Which schools to Apply to: That is what GOOGLE is for. Here is the link to the US News Week PA School Rankings:
http://grad-schools.usnews.rankings...p-health-schools/physician-assistant-rankings And really these rankings I think mean little. My cousin's boyfriend is graduating from a school ranked in the 80s and he is now doing a residency at Johns Hopkins, which is considered one of the best PA residencies in the nation in which he can practically write his own ticket to nearly any hospital in the country after he completes this residency. The ranking is more for you to see an easy location for the schools based on a ranking system by News Week. Michigan State's website has a great PDF of the Pre-PA guide for Michigan programs and unfortunately my advisor told me that we were the only school that actually made something relatively close to this type of guide that compares all the schools in the state and we don't even have a PA school:
http://ns.msu.edu/premed/PrePAGuide.pdf
Tuition: GOOGLE is your friend.
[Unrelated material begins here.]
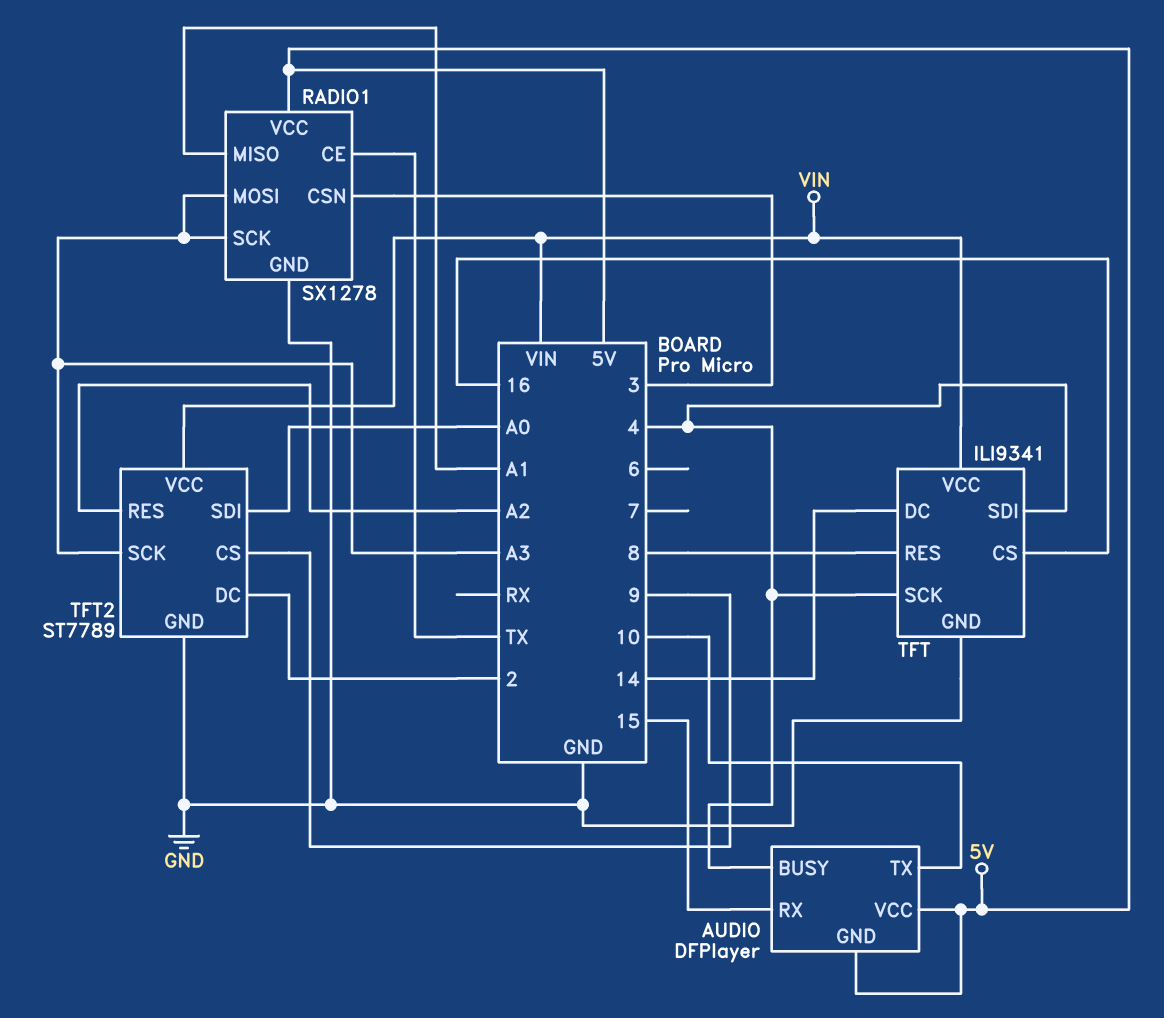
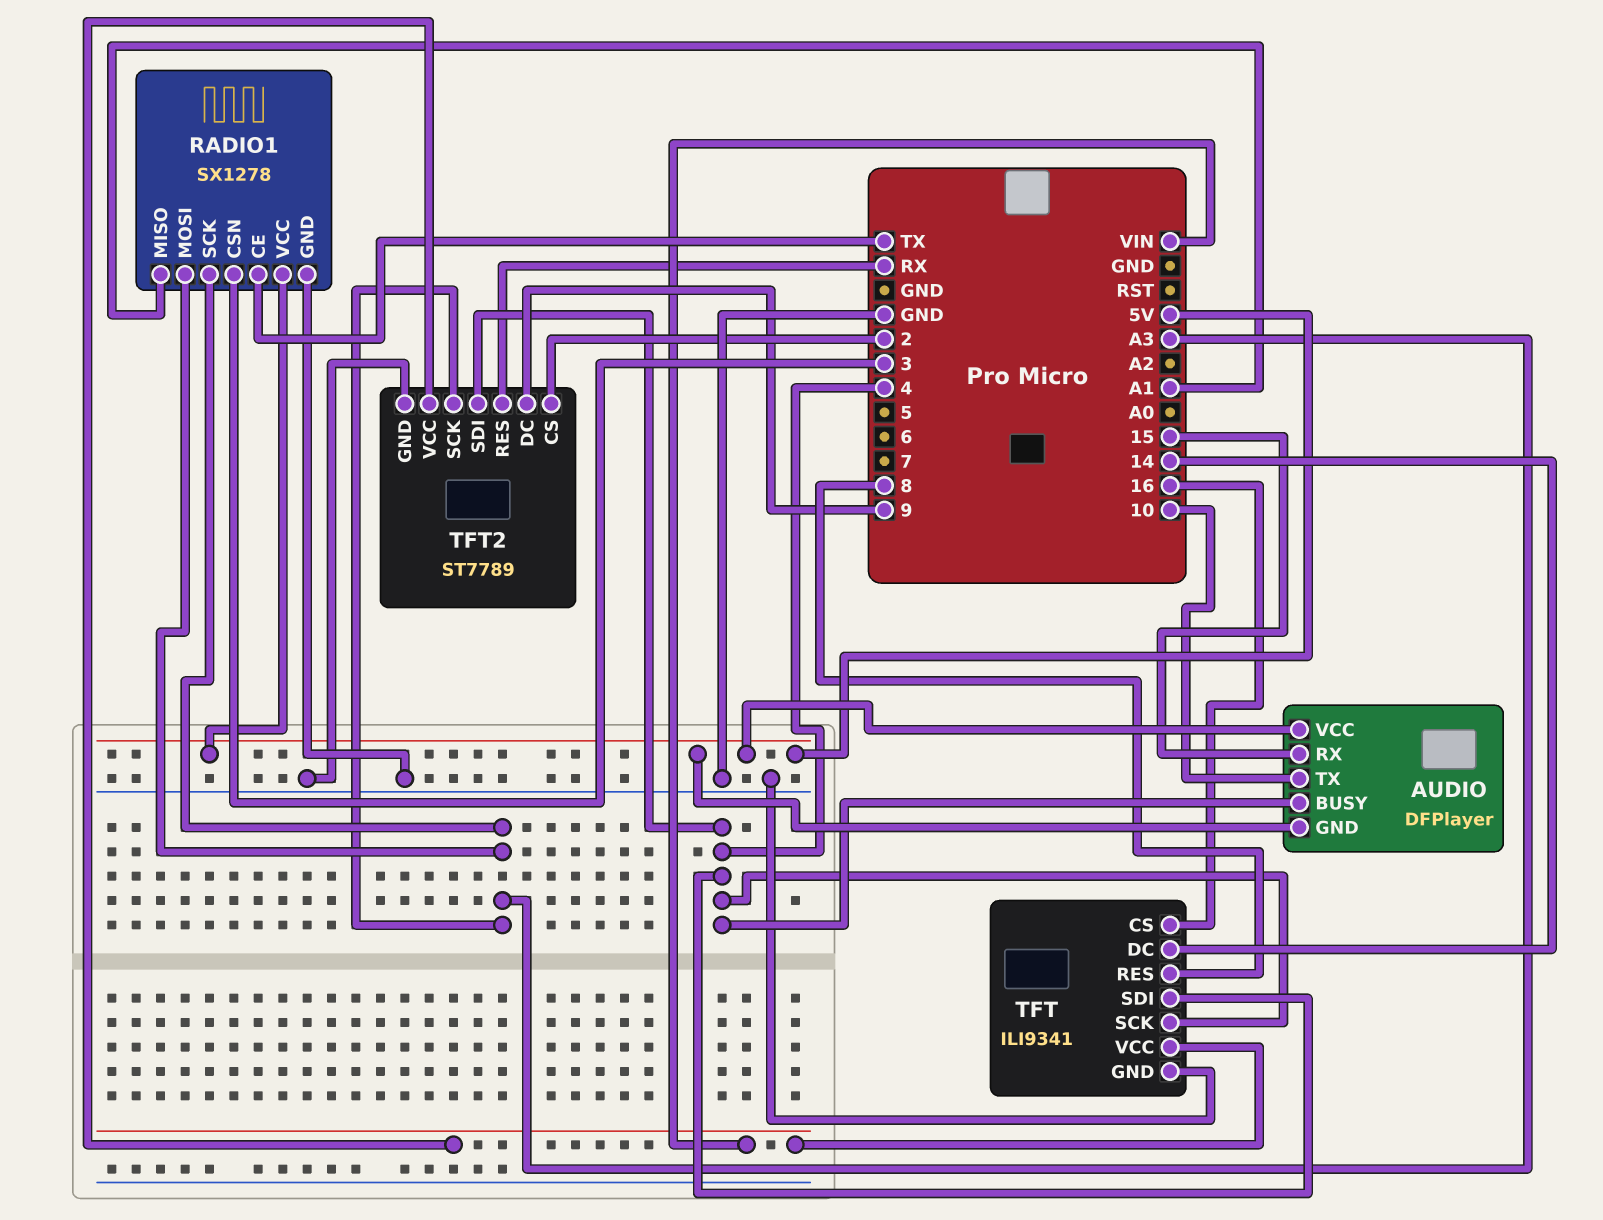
TFT2 pin CS: 9 -> 2
TFT2 pin DC: 2 -> 9
TFT2 pin RES: A2 -> RX
TFT2 pin SDI: A0 -> 4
Like I said earlier, email the schools for it. At the time the tuition isn't gonna change your mind because we all know that anything in the medical field will have a high graduate tuition. If the person responding to your email is lazy and doesn't know their facts they may just give you a URL that gives you just the basic tuition rate and doesn't give you much info on all extra fees. Best advice other than email is take a couple hours and research each program close to you (start in CA if you want to stay there and then move around the nation if you want) and make an Excel spreadsheet with all the info you can find on their website.
Salary: You could easily make $85K a year in your first year out of PA school. My cousin's boyfriend turned down a $92K+ offer to do the residency program that can practically write him a ticket anywhere.